══ TEXTO FORNECIDO ══

Governo age para blindar STF e PGR com troca de membros na CPI
Aliados do governo federal estão empenhados em uma manobra estratégica para **barrar o relatório da CPI do Crime Organizado**, que propõe o indiciamento e a instauração de processo de impeachment contra **três ministros do Supremo Tribunal Federal (STF)** e o procurador-geral da República, Paulo Gonet. A votação do documento, originalmente agendada para a manhã desta terça-feira, foi adiada para a tarde, permitindo que o cenário político fosse alterado em favor dos interesses governistas.
Mudança de Composição Garante Votos Contra o Relatório
A estratégia governista envolveu a **substituição de senadores favoráveis ao relatório por parlamentares com orientação contrária**. Essa alteração na composição do colegiado da CPI, que conta com 11 senadores titulares e sete suplentes, visa reverter o placar da votação. Com as mudanças promovidas, a expectativa é que o relatório do senador Alessandro Vieira (MDB-SE) enfrente **seis votos contrários e apenas quatro a favor**, inviabilizando sua aprovação.

═══

# [ENUNCIADO DA TAREFA]
Transcreva, palavra por palavra, o trecho do texto sobre a CPI do Crime Organizado que começa em "Governo age para" e segue até "dos interesses governistas.". O material a seguir não tem nenhuma função nesta atividade.

══ DADOS FORNECIDOS ══

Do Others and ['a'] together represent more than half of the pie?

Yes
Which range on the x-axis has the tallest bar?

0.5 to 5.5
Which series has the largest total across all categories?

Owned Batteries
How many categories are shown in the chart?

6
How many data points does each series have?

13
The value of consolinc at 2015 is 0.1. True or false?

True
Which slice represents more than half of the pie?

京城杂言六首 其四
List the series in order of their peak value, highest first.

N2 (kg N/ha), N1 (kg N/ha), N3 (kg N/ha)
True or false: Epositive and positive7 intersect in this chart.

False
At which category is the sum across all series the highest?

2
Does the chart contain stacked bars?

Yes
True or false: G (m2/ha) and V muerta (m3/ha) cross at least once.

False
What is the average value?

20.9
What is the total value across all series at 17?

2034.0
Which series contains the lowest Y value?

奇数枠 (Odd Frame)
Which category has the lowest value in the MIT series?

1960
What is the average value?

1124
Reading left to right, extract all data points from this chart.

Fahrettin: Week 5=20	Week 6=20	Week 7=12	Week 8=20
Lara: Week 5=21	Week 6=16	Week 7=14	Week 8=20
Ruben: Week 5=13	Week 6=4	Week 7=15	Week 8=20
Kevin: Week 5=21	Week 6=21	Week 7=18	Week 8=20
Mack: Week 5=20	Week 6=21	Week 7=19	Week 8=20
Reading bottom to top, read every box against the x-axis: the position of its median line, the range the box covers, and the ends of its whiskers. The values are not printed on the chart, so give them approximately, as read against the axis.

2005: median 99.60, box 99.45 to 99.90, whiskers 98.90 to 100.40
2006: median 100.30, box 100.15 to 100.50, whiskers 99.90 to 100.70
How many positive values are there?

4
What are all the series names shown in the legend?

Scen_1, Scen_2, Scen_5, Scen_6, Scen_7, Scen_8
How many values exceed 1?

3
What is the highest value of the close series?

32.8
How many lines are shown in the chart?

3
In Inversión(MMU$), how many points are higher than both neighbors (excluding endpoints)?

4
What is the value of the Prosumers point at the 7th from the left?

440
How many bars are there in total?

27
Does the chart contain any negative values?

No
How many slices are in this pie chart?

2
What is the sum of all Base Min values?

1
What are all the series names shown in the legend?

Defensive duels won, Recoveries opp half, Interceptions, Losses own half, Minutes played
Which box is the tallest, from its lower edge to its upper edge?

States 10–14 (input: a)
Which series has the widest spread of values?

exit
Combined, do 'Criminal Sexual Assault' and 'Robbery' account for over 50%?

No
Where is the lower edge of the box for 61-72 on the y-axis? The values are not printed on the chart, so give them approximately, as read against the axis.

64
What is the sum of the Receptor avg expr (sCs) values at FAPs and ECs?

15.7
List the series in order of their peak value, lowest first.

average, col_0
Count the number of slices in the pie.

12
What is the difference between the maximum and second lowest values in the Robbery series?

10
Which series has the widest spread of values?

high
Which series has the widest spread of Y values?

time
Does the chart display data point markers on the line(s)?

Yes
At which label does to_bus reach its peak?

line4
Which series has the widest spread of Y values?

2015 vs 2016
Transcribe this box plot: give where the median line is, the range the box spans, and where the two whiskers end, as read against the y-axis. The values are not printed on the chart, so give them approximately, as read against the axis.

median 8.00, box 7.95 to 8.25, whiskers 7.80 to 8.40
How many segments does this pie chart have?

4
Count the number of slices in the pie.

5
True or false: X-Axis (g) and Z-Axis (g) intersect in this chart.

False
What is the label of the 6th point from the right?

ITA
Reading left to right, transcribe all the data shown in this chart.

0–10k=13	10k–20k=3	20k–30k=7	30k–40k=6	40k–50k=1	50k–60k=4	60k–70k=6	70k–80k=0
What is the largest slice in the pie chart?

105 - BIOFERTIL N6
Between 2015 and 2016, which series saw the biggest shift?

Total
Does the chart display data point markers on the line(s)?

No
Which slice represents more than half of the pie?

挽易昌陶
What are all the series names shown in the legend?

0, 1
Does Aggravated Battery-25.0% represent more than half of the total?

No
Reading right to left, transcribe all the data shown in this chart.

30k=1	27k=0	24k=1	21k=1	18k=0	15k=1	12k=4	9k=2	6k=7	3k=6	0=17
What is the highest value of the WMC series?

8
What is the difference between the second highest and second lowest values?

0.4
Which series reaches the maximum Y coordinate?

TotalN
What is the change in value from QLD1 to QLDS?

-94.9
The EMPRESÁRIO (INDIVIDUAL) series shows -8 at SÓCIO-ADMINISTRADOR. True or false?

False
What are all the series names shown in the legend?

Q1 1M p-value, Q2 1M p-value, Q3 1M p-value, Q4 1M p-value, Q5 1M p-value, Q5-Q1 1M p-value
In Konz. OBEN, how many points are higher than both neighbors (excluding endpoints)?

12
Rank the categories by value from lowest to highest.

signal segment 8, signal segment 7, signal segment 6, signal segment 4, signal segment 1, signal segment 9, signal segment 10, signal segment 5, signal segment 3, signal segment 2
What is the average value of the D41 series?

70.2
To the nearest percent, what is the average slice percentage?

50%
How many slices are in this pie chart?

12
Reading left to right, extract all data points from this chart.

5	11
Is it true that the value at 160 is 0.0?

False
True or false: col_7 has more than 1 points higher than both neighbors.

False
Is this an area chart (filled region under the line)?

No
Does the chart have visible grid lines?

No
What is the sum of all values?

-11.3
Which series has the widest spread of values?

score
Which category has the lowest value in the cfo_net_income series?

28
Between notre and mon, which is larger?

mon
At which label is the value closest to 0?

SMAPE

═══

# [RESPOSTA DO EXERCÍCIO]
Governo age para blindar STF e PGR com troca de membros na CPI
Aliados do governo federal estão empenhados em uma manobra estratégica para **barrar o relatório da CPI do Crime Organizado**, que propõe o indiciamento e a instauração de processo de impeachment contra **três ministros do Supremo Tribunal Federal (STF)** e o procurador-geral da República, Paulo Gonet. A votação do documento, originalmente agendada para a manhã desta terça-feira, foi adiada para a tarde, permitindo que o cenário político fosse alterado em favor dos interesses governistas.